Since I do believe Blood Lake is the very first film ever made about killer lampreys, there is a freshness to the carnage and a definite yucky vibe watching these slimy little suckers drip out of faucets, slither out of toilets, swarm the swimming pool, and latch on to people like vampiric serpents. A fisherman unintentionally ripping out his own eyeball trying to pry off a biting lamprey and a scene of swimmers fleeing the bloody lake waters coated in the blood of hundreds of fish getting slaughtered in a lamprey feeding frenzy are delightfully gory, surprisingly so for an Animal Planet flick. The ick factor has the potential to get so high it’s a bit of a shame budgetary and made-for-TV restrictions forced more campy yuks than nasty yucks.

Blood Lake never quite reaches the giddy b-movie heights of similar slithery cult favorites Slugs and Squirm in tremendous part to it adhering to the single most stale plot formula in b-cinema today: the separated family desperately trying to reunite amid the looming threat. If you haven’t seen as many of these movies as I have, that may not bother you, but for me it sure sucked the fun out of the film like so many a hungry lamprey.

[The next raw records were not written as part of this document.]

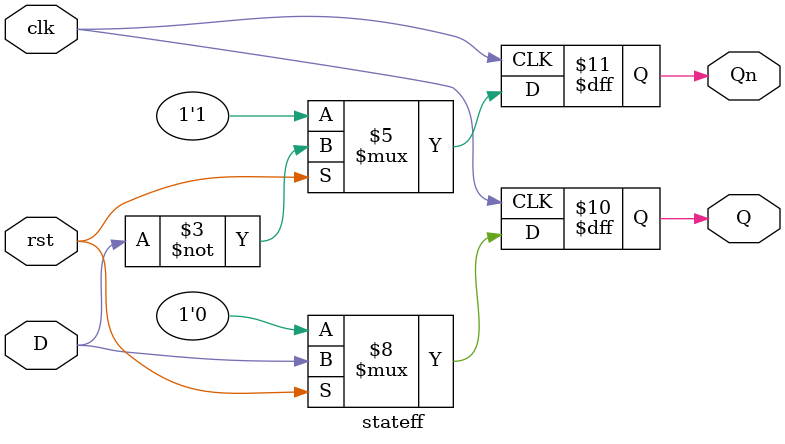
<source format=v>
module stateff
(
    input wire clk,
    input wire rst,
    input wire D,
    output reg Q,
    output reg Qn
);
parameter FF_TYPE = "DFF";
if (FF_TYPE == "DFF") begin
    always @(negedge clk ) begin
        if (rst == 0) begin
            Q <= 0; 
            Qn <= 1; 
        end else begin
            Q <= D; 
            Qn <= ~D; 
        end
    end
end else if (FF_TYPE == "TFF") begin
    always @(negedge clk) begin
        if (rst == 0) begin
            Q <= 0; 
            Qn <= 1;
        end else begin
            Q <= ~Q; 
            Qn <= ~Q; 
        end
    end
end 
endmodule
</source>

If I had a dollar for every Asylum movie alone I’ve seen trot out this tired trope, I could probably afford to make an Asylum movie.

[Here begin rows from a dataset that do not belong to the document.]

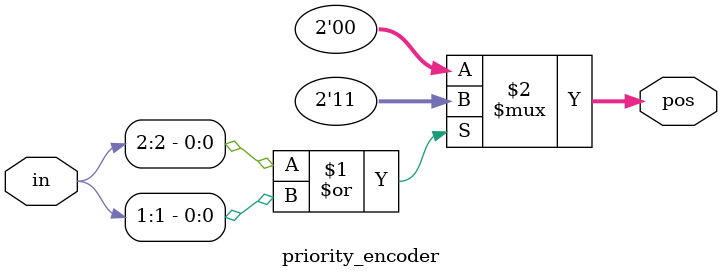
<source format=v>
module priority_encoder( 
input [2:0] in,
output reg [1:0] pos ); 
// When sel=1, assign b to out
assign #1 pos = (in[2] | in[1]) ? 2'b11 : 2'b00;
endmodule

</source>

Shannen Doherty gets top billing despite having the least to do of anyone in the family at the heart of the story. She screams. She sobs. She supports her husband and kids. That’s about it.

She’s married to a Fish & Wildlife officer brought in to prevent an overpopulation of voracious lampreys from spreading into Lake Michigan and potentially the entire Mississippi River system. He does a lot of driving.

The hot teen daughter is off with her new boyfriend finding new ways to get into harm’s way while the producers find new ways to get her into a bikini.

The annoying kid brother manages so many different boneheaded means to put himself in danger you may find yourself actively rooting for his demise. I was.

Christopher Lloyd even cameos as the Mayor, who does precisely what every mayor in every movie of this genre has done since Jaws. Then he takes it up the ass, literally.

As I’ve stated in the past, I don’t expect movies like this to reinvent the wheel, but it would be nice if occasionally they’d at least try rotating the tires. But remember, while fire and poison and electrocution might prove fatal to lampreys, nothing is more satisfying than going all Leatherface on them with a weed whacker.